### Passage shown
The Hotel 7 Arches Jerusalem is a hotel in East Jerusalem in the Arab neighborhood of at-Tur on the Mount of Olives. The hotel overlooks the old city of Jerusalem.

History

The hotel was built by the Jordanian government on land that belongs to the Islamic Waqf in Jerusalem. The hotel opened on March 20, 1964, as the Hotel Jerusalem Intercontinental,  managed by the US Intercontinental Hotels chain. The Palestine Liberation Organization held its first Palestinian National Council conference at the hotel in May 1964. The hotel was slightly renamed in 1966, becoming the Hotel Inter-Continental Jerusalem, when the chain altered their branding. After the Six-Day War, and the loss of Jordanian sovereignty over Jerusalem, the property was entrusted to the Custodian of Absentee Property. In 1989, as a result of the First Intifada, Inter-Continental Hotels chose not to renew their management agreement with the hotel, an agreement which was first signed with the Jordanians, and later with the Custodian. The hotel changed its name to the 7 Arches Hotel, and the Custodian entrusted the management of the hotel to a local management team.  The hotel has fifty employees. All, including the management team, are East Jerusalemites.

### Exercise task a
List each line of the records that contains the string "kern".
The hotel history and the records are unrelated material.

### The data
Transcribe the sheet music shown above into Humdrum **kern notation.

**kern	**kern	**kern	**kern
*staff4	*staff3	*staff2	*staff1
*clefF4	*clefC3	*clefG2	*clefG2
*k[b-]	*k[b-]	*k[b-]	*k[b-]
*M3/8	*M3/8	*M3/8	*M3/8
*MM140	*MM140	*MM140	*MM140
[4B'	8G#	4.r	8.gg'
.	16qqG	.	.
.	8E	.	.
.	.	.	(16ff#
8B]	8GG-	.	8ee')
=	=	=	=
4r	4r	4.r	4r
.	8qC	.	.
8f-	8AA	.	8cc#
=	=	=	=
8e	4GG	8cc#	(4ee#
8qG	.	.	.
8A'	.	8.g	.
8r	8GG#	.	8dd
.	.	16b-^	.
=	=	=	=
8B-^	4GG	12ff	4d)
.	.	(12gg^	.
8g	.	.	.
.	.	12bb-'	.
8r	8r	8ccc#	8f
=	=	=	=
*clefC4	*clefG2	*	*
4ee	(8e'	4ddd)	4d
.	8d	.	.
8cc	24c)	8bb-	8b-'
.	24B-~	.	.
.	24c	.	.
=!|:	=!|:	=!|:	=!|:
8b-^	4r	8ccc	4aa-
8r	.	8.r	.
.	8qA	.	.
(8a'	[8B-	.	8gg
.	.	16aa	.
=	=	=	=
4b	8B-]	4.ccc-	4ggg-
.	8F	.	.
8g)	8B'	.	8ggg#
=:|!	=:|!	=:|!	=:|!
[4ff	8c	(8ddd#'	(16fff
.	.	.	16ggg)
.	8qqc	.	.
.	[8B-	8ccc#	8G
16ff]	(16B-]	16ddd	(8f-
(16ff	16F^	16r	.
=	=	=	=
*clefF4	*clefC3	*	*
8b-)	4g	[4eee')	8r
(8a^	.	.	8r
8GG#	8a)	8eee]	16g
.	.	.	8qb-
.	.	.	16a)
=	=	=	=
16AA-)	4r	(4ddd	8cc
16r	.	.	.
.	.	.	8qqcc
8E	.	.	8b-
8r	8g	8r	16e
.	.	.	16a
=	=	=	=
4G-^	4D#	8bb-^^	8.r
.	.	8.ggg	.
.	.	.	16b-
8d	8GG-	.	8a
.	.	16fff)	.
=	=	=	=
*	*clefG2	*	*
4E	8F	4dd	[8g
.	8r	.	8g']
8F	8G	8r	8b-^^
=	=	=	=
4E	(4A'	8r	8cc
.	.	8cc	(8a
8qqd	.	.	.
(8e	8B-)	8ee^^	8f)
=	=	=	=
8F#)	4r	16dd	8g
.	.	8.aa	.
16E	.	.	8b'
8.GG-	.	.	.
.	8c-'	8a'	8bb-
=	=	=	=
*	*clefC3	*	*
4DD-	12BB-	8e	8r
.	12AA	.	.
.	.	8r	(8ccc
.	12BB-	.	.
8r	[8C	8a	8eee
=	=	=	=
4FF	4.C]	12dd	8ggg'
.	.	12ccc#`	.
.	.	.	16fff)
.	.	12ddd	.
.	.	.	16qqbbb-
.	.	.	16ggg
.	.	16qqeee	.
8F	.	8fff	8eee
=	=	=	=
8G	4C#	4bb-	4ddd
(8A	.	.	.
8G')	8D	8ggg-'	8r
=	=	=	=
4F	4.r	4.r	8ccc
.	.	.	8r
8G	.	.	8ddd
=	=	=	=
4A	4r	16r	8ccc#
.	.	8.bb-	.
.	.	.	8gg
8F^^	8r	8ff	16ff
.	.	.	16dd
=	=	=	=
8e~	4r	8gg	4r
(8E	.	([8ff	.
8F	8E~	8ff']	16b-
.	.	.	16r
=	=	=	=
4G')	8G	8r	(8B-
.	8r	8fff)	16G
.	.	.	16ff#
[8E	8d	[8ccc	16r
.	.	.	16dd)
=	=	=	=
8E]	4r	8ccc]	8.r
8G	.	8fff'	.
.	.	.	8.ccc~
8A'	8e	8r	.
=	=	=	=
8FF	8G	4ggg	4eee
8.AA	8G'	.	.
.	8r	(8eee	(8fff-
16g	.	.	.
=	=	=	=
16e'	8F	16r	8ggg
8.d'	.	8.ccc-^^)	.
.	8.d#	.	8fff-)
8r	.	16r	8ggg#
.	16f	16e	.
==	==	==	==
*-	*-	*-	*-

### Exercise task b
Which years does the hotel history mention?

### Written response a
Transcribe the sheet music shown above into Humdrum **kern notation.
**kern	**kern	**kern	**kern

### Written response b
1964, 1966, 1989